Dans une 'manifestation très urgente' de 25 pages soumise à la Cour suprême le 13 novembre 2025, le sénateur Ronald « Bato » dela Rosa, par l'intermédiaire de son avocat Israelito Torreon, a demandé une ordonnance de restriction temporaire (TRO) ou un writ d'injonction préliminaire. Cela pour le protéger d'un 'arrestation illégale ou d'une remise à un tribunal étranger sans processus légal', au milieu de rapports sur un arrestation imminente de la CPI liée aux exécutions extrajudiciaires de la guerre contre la drogue.
Le dépôt fait référence à l'arrestation et au transfert de l'ancien président Rodrigo Duterte le 11 mars 2025 vers l'installation de détention de la CPI à La Haye, que dela Rosa affirme avoir eu lieu sans ordre judiciaire ou mandat d'extradition, défiant les limites constitutionnelles. Duterte et dela Rosa sont tous deux pétitionnaires dans une pétition de certiorari en attente contestant la légalité de l'arrestation de Duterte et la coopération philippine continue avec la CPI.

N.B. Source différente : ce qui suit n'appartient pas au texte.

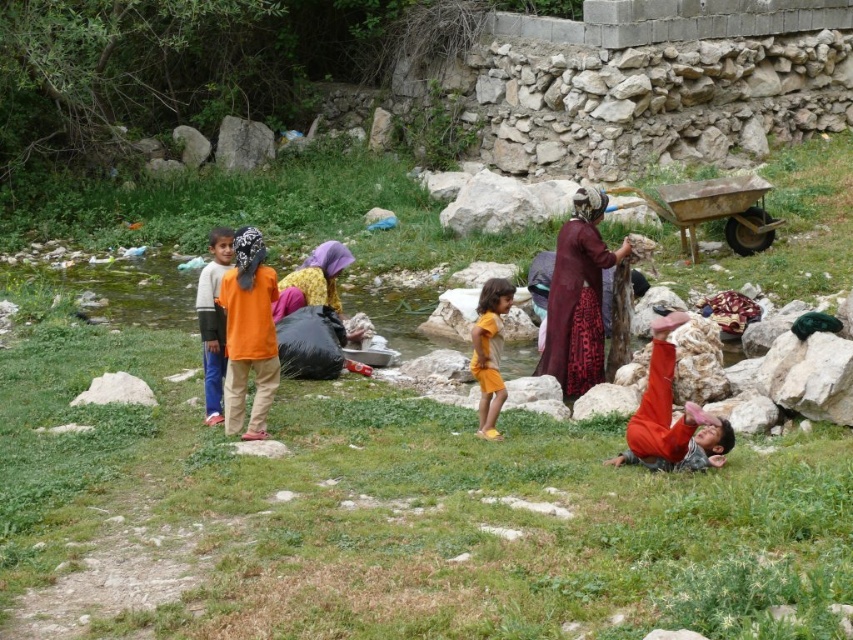
Does maroon fabric dress at center lie behind orange fabric headscarf at center?

No, it is in front of orange fabric headscarf at center.

Does maroon fabric dress at center have a greater height compared to orange fabric headscarf at center?

Correct, maroon fabric dress at center is much taller as orange fabric headscarf at center.

What do you see at coordinates (578, 298) in the screenshot?
I see `maroon fabric dress at center` at bounding box center [578, 298].

This screenshot has width=853, height=640. I want to click on maroon fabric dress at center, so click(x=578, y=298).

Who is lower down, orange cotton shirt at lower right or orange cotton shirt at left?

orange cotton shirt at lower right is below.

Measure the distance between orange cotton shirt at lower right and camera.

The distance of orange cotton shirt at lower right from camera is 29.25 feet.

Is point (705, 432) more distant than point (212, 292)?

No, it is in front of (212, 292).

The image size is (853, 640). I want to click on orange cotton shirt at lower right, so click(670, 417).

Can you confirm if orange cotton shirt at center is positioned below orange cotton shirt at lower right?

Incorrect, orange cotton shirt at center is not positioned below orange cotton shirt at lower right.

Does orange cotton shirt at center have a smaller size compared to orange cotton shirt at lower right?

Indeed, orange cotton shirt at center has a smaller size compared to orange cotton shirt at lower right.

What do you see at coordinates (248, 333) in the screenshot? I see `orange cotton shirt at center` at bounding box center [248, 333].

You are a GUI agent. You are given a task and a screenshot of the screen. Output one action in this format:
    pyautogui.click(x=<x>, y=<y>)
    Task: Click on the orange cotton shirt at center
    The width and height of the screenshot is (853, 640).
    Given the screenshot: What is the action you would take?
    pyautogui.click(x=248, y=333)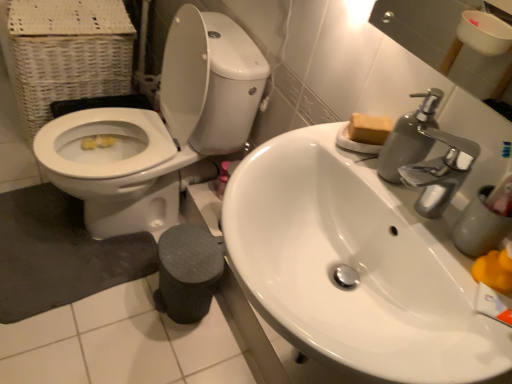
Question: Should I look upward or downward to see white glossy toilet at left?

Choices:
 (A) up
 (B) down

Answer: (A)

Question: Is the position of white glossy sink at upper right less distant than that of brown matte soap at upper right?

Choices:
 (A) yes
 (B) no

Answer: (A)

Question: Is white glossy sink at upper right not within brown matte soap at upper right?

Choices:
 (A) yes
 (B) no

Answer: (A)

Question: From a real-world perspective, does white glossy sink at upper right sit lower than brown matte soap at upper right?

Choices:
 (A) no
 (B) yes

Answer: (B)

Question: Does white glossy sink at upper right lie behind brown matte soap at upper right?

Choices:
 (A) yes
 (B) no

Answer: (B)

Question: Would you say white glossy sink at upper right contains brown matte soap at upper right?

Choices:
 (A) no
 (B) yes

Answer: (A)

Question: Does white glossy sink at upper right have a greater height compared to brown matte soap at upper right?

Choices:
 (A) yes
 (B) no

Answer: (A)

Question: Is dark gray textured bath mat at lower left not within white glossy toilet at left?

Choices:
 (A) no
 (B) yes

Answer: (A)

Question: Considering the relative sizes of dark gray textured bath mat at lower left and white glossy toilet at left in the image provided, is dark gray textured bath mat at lower left thinner than white glossy toilet at left?

Choices:
 (A) yes
 (B) no

Answer: (A)

Question: Considering the relative positions of dark gray textured bath mat at lower left and white glossy toilet at left in the image provided, is dark gray textured bath mat at lower left behind white glossy toilet at left?

Choices:
 (A) yes
 (B) no

Answer: (A)

Question: Is dark gray textured bath mat at lower left next to white glossy toilet at left and touching it?

Choices:
 (A) no
 (B) yes

Answer: (A)

Question: From the image's perspective, is dark gray textured bath mat at lower left on white glossy toilet at left?

Choices:
 (A) yes
 (B) no

Answer: (B)

Question: Considering the relative positions of dark gray textured bath mat at lower left and white glossy toilet at left in the image provided, is dark gray textured bath mat at lower left to the left of white glossy toilet at left from the viewer's perspective?

Choices:
 (A) no
 (B) yes

Answer: (B)

Question: Does white wicker basket at left turn towards metallic gray soap dispenser at upper right?

Choices:
 (A) yes
 (B) no

Answer: (B)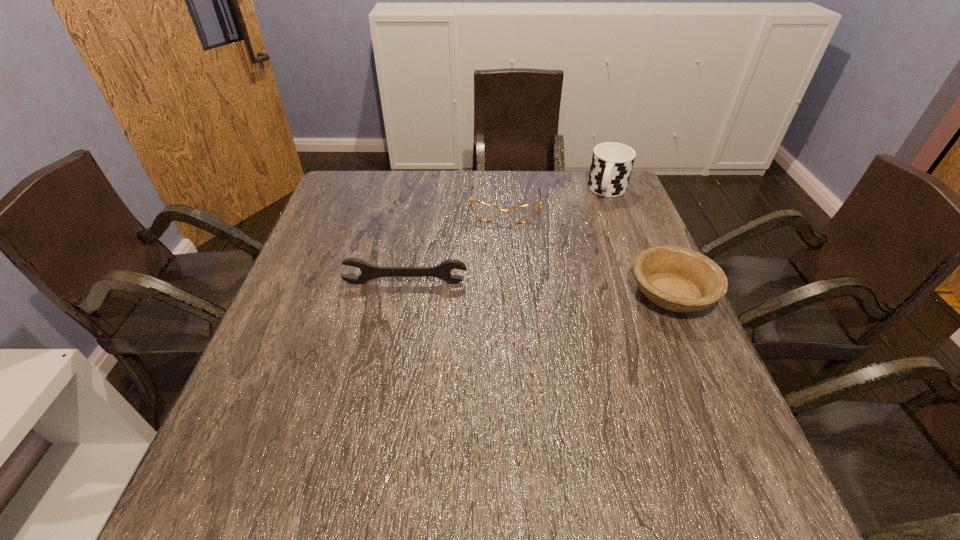
Image resolution: width=960 pixels, height=540 pixels. Identify the location of free space between the spectacles and the wrench. (455, 245).

Find the location of a particular element. empty space that is in between the tallest object and the bowl is located at coordinates (639, 242).

You are a GUI agent. You are given a task and a screenshot of the screen. Output one action in this format:
    pyautogui.click(x=<x>, y=<y>)
    Task: Click on the vacant space in between the bowl and the spectacles
    The image size is (960, 540).
    Given the screenshot: What is the action you would take?
    pyautogui.click(x=588, y=249)

At what (x,y) coordinates should I click in order to perform the action: click on unoccupied area between the spectacles and the cup. Please return your answer as a coordinate pair (x, y). Looking at the image, I should click on (557, 198).

Locate which object is the third closest to the spectacles. Please provide its 2D coordinates. Your answer should be formatted as a tuple, i.e. [(x, y)], where the tuple contains the x and y coordinates of a point satisfying the conditions above.

[(675, 278)]

Choose which object is the third nearest neighbor to the wrench. Please provide its 2D coordinates. Your answer should be formatted as a tuple, i.e. [(x, y)], where the tuple contains the x and y coordinates of a point satisfying the conditions above.

[(612, 163)]

Where is `vacant area that satisfies the following two spatial constraints: 1. on the open ends of the bowl; 2. on the left side of the wrench`? vacant area that satisfies the following two spatial constraints: 1. on the open ends of the bowl; 2. on the left side of the wrench is located at coordinates (403, 293).

At what (x,y) coordinates should I click in order to perform the action: click on vacant area in the image that satisfies the following two spatial constraints: 1. on the front side of the bowl; 2. on the left side of the spectacles. Please return your answer as a coordinate pair (x, y). Looking at the image, I should click on (512, 293).

Locate an element on the screen. Image resolution: width=960 pixels, height=540 pixels. free location that satisfies the following two spatial constraints: 1. on the open ends of the bowl; 2. on the left side of the wrench is located at coordinates (403, 293).

Identify the location of blank space that satisfies the following two spatial constraints: 1. on the open ends of the bowl; 2. on the left side of the wrench. (403, 293).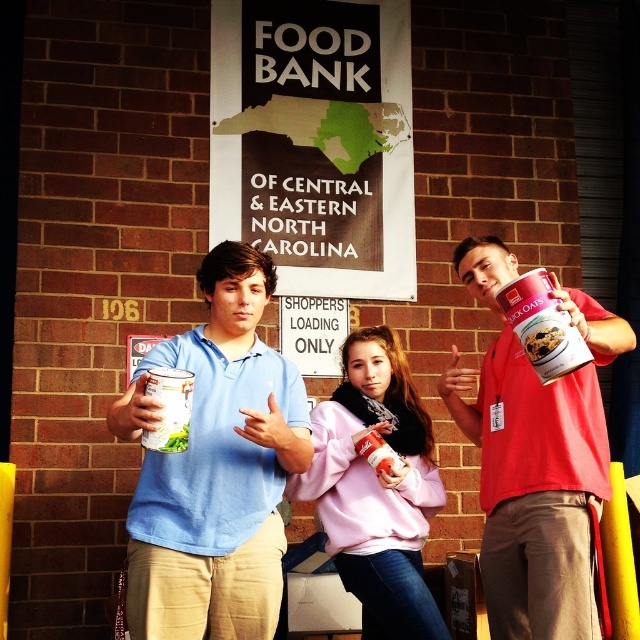
Question: Among these objects, which one is nearest to the camera?

Choices:
 (A) matte blue shirt at center
 (B) matte plastic can at right

Answer: (B)

Question: Can you confirm if matte blue shirt at center is positioned to the right of pink fleece sweater at center?

Choices:
 (A) no
 (B) yes

Answer: (A)

Question: Which of the following is the farthest from the observer?

Choices:
 (A) pink fleece sweater at center
 (B) matte blue shirt at center

Answer: (A)

Question: Among these objects, which one is nearest to the camera?

Choices:
 (A) matte blue shirt at center
 (B) matte black sign at center
 (C) matte red can at center
 (D) matte plastic can at right

Answer: (C)

Question: Does matte blue shirt at center appear on the left side of matte plastic can at right?

Choices:
 (A) no
 (B) yes

Answer: (B)

Question: Does matte plastic can at right appear under matte plastic cup at center?

Choices:
 (A) yes
 (B) no

Answer: (B)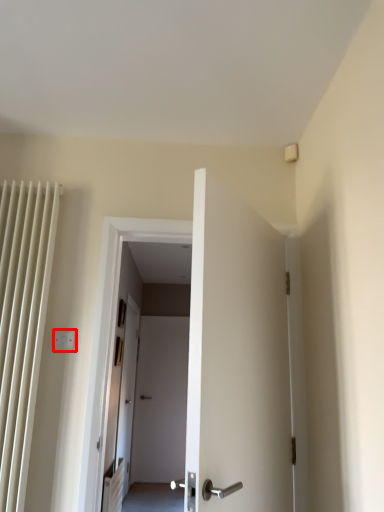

'Sauf si elle est restreinte, les défendeurs pourraient à nouveau invoquer la « coopération internationale » ou la « comitas » pour justifier des actions similaires à l'arrestation et au transfert de l'ancien président (Rodrigo) Duterte le 11 mars 2025', déclare la manifestation. Elle exhorte la cour à 'affirmer son rôle constitutionnel en tant qu'arbitre final... et à prévenir un autre effondrement constitutionnel qui éroderait la notion même de souveraineté philippine'.
Dela Rosa cherche également des injonctions contre toute demande de remise de la CPI, l'assistance gouvernementale aux témoins de la CPI via le Programme de protection des témoins du Département de la Justice en vertu de la Republic Act No. 6981, et la transmission des communications de la CPI par des canaux officiels. Le programme, argue-t-il, est limité à la juridiction philippine et ne s'étend pas aux tribunaux étrangers.
La requête fait suite à la déclaration radio de l'Ombudsman Jesus Crispin Remulla le 8 novembre 2025, affirmant l'existence d'un mandat d'arrêt de la CPI, bien qu'il ait ensuite clarifié ne posséder qu'une 'copie non officielle' provenant d'une source tierce. Les agences, y compris le Département de la Justice, le Département des Affaires étrangères et le Département de l'Intérieur et du Gouvernement local, rapportent n'avoir reçu ni mandat officiel ni Notice Rouge d'Interpol. Dans une motion séparée, dela Rosa a demandé à la cour d'obliger Remulla à soumettre le document, d'expliquer son acquisition et de fournir des certifications des agences pertinentes dans les 72 heures.
'La possession par Remulla d'un mandat « non officiel mais existant » crée une confusion publique, une incertitude légale et un effet dissuasif sur les droits constitutionnels des pétitionnaires', lit-on dans la motion.